Pacers take series lead with win over Knicks, 82-71
INDIANAPOLIS -- Pacers center Roy Hibbert scored a career playoff-high 22 points and hauled in 12 rebounds to lead Indiana to a 82-71 win against New York on Saturday. The Pacers lead the Eastern Conference second-round series 2-1.
Of his 12 boards, 7'2" Hibbert pulled down eight on the offensive end, fighting through the Knicks interior line and contributing to the Pacers' 20-10 advantage on second-chance points, 15 of them from Hibbert.
"The mantra I had before tonight was, 'Tonight is my night. Tonight is my night,'" Hibbert said. "I just wanted to be around the rim, tipping balls in, creating extra possessions and try to be aggressive. I work after practice every day on hooks -- left, right, running -- and they were falling for me tonight."
After the game, Knicks coach Mike Woodson repeatedly called it an ugly game, which meant to him the teams weren't getting to the rim or making open shots.
This was exactly how the Pacers like to play.
"Our guys usually do what we emphasize," Pacers coach Frank Vogel said. "We know that if you take the three-point ball away from this team they're going to struggle to score. You don't want to do it at the expense of giving up things at the rim ... but we were able to guard the paint and the three-point line."
Neither team climbed above 35 percent on field goal attempts, which gave an advantage to the team getting to the free throw line, making threes and grabbing rebounds.
Indiana, led by Hibbert, did all three.
The Pacers out-rebounded the Knicks 53-40, outshot them from three (10-for-33 to 3-for-11) and held even in free throws.
Indiana's leading scorer, forward Paul George, was limited to just 14 points, but he also had a near triple-double (eight assists, eight rebounds) and matched up with Knicks all-star Carmelo Anthony throughout the game.
Anthony finished with 21 points, but he did so making just 6-of-16 shots from the field.
Hibbert was on the court for a playoff-high 40 minutes and said slowing Anthony down was even more important than his contributions on offense.
He said George and himself were required to be in the game whenever Anthony was on the court, even subbing themselves in when Anthony went to the scorers' table.
"I was trying to be there every possession he had the ball and make things tough for him," Hibbert said. "I wanted to protect the rim as much as possible. That's what they give me the big bucks for."
Indiana's defensive rotations bothered the Knicks, but the visitors also failed to move the ball quickly with passes. Most of New York's baskets were from players driving one-on-one, then pulling up before getting to Hibbert.
On the other end, the Pacers swung to ball to open shooters seemingly every trip down the court.

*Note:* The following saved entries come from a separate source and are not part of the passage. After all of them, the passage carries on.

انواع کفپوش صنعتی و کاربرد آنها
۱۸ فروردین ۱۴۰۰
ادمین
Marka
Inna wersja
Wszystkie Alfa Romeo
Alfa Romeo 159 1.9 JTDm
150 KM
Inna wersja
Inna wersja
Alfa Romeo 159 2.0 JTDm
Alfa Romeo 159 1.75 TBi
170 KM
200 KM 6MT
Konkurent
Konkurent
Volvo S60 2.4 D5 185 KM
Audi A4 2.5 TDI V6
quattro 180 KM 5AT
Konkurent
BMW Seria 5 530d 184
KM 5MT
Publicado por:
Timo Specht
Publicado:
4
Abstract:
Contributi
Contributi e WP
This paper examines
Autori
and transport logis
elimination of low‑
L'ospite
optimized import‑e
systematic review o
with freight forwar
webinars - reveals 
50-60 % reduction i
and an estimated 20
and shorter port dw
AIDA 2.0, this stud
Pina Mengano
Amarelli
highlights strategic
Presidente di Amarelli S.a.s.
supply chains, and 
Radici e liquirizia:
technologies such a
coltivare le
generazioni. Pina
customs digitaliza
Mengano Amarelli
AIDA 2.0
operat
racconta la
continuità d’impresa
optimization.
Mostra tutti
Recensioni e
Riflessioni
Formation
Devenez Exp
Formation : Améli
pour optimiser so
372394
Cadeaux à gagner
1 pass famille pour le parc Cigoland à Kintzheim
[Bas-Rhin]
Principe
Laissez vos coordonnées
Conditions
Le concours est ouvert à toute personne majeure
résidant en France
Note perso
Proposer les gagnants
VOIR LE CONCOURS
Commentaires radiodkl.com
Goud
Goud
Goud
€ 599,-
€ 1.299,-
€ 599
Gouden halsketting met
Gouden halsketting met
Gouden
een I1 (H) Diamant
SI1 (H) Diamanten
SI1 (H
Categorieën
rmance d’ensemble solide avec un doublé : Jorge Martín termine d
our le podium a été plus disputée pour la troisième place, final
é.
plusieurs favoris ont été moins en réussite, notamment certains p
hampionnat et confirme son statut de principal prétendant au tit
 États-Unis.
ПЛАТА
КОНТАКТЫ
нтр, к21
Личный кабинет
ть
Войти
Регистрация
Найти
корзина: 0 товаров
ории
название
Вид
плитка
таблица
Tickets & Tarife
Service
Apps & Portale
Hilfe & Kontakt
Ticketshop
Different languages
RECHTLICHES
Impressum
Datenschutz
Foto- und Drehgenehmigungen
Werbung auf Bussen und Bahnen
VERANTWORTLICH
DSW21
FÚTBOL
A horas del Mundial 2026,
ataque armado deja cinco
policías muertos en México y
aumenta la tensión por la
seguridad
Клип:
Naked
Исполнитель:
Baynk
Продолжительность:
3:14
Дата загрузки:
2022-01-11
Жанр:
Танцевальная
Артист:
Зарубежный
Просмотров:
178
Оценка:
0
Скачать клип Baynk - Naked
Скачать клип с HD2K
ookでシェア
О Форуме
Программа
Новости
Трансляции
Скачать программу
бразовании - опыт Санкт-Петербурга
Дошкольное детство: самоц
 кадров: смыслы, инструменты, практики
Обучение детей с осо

This difference didn't mean much, as neither team could make shots anyway. Still, making 30 percent from three is more effective than making 35 percent from two.
The two teams had a four-day layoff before game three, which may have contributed to the sloppy play. With another two days off before game four, there may still not be a chance to get into a rhythm. The benefit is that extra preparation can come from extra time off.
"It'll be different in game four," Anthony said. "We'll make our adjustments, I'll make my adjustments."
The Pacers host game four on Tuesday at 8 p.m.